Saved entries:
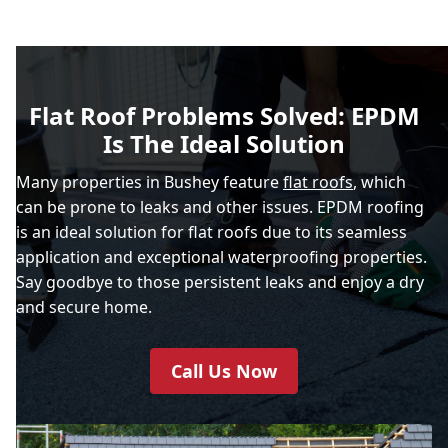
Flat Roof Problems Solved: EPDM
Is The Ideal Solution
Many properties in Bushey feature
flat roofs
, which
can be prone to leaks and other issues. EPDM roofing
is an ideal solution for flat roofs due to its seamless
application and exceptional waterproofing properties.
Say goodbye to those persistent leaks and enjoy a dry
and secure home.
Call Us Now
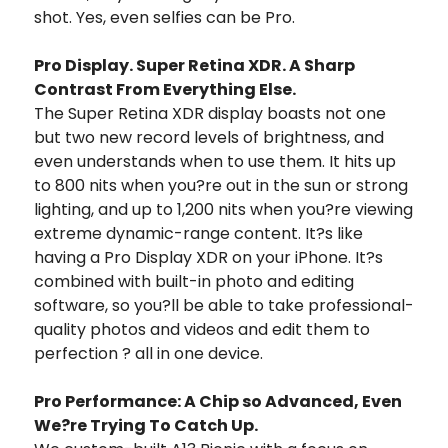
shot. Yes, even selfies can be Pro.
Pro Display. Super Retina XDR. A Sharp
Contrast From Everything Else.
The Super Retina XDR display boasts not one
but two new record levels of brightness, and
even understands when to use them. It hits up
to 800 nits when you?re out in the sun or strong
lighting, and up to 1,200 nits when you?re viewing
extreme dynamic-range content. It?s like
having a Pro Display XDR on your iPhone. It?s
combined with built-in photo and editing
software, so you?ll be able to take professional-
quality photos and videos and edit them to
perfection ? all in one device.
Pro Performance: A Chip so Advanced, Even
We?re Trying To Catch Up.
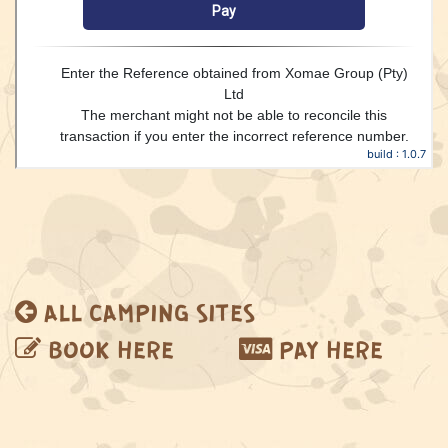
ALL CAMPING SITES
BOOK
HERE
PAY
HERE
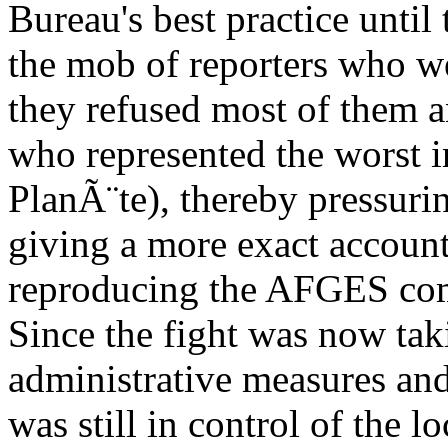
Bureau's best practice until
the mob of reporters who we
they refused most of them a
who represented the worst i
PlanÃ¨te), thereby pressuri
giving a more exact account
reproducing the AFGES com
Since the fight was now taki
administrative measures an
was still in control of the l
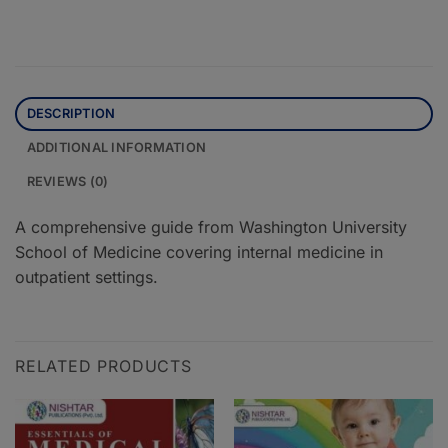
DESCRIPTION
ADDITIONAL INFORMATION
REVIEWS (0)
A comprehensive guide from Washington University
School of Medicine covering internal medicine in
outpatient settings.
RELATED PRODUCTS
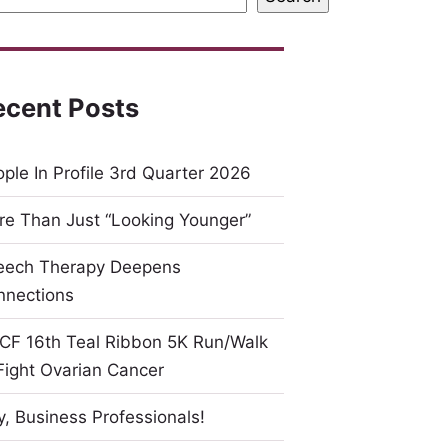
ecent Posts
ple In Profile 3rd Quarter 2026
e Than Just “Looking Younger”
eech Therapy Deepens
nnections
CF 16th Teal Ribbon 5K Run/Walk
Fight Ovarian Cancer
, Business Professionals!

Work required: Each line of the entries holding the string "Retina" should be found and copied.

Expected output:
Pro Display. Super Retina XDR. A Sharp
The Super Retina XDR display boasts not one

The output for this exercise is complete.